*INSTRUCTIONS TO FOLLOW*
Please write out all the entries exactly, without the pictures.

*SUPPLIED ENTRIES*

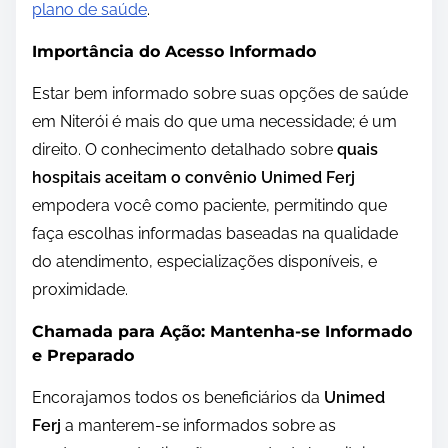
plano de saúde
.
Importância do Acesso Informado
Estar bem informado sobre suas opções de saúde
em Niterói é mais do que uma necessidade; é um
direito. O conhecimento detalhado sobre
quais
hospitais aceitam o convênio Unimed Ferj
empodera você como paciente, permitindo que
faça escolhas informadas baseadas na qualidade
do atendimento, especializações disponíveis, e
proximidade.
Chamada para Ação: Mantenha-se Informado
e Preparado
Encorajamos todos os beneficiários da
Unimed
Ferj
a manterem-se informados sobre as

*WRITTEN RESPONSE*
plano de saúde
.
Importância do Acesso Informado
Estar bem informado sobre suas opções de saúde
em Niterói é mais do que uma necessidade; é um
direito. O conhecimento detalhado sobre
quais
hospitais aceitam o convênio Unimed Ferj
empodera você como paciente, permitindo que
faça escolhas informadas baseadas na qualidade
do atendimento, especializações disponíveis, e
proximidade.
Chamada para Ação: Mantenha-se Informado
e Preparado
Encorajamos todos os beneficiários da
Unimed
Ferj
a manterem-se informados sobre as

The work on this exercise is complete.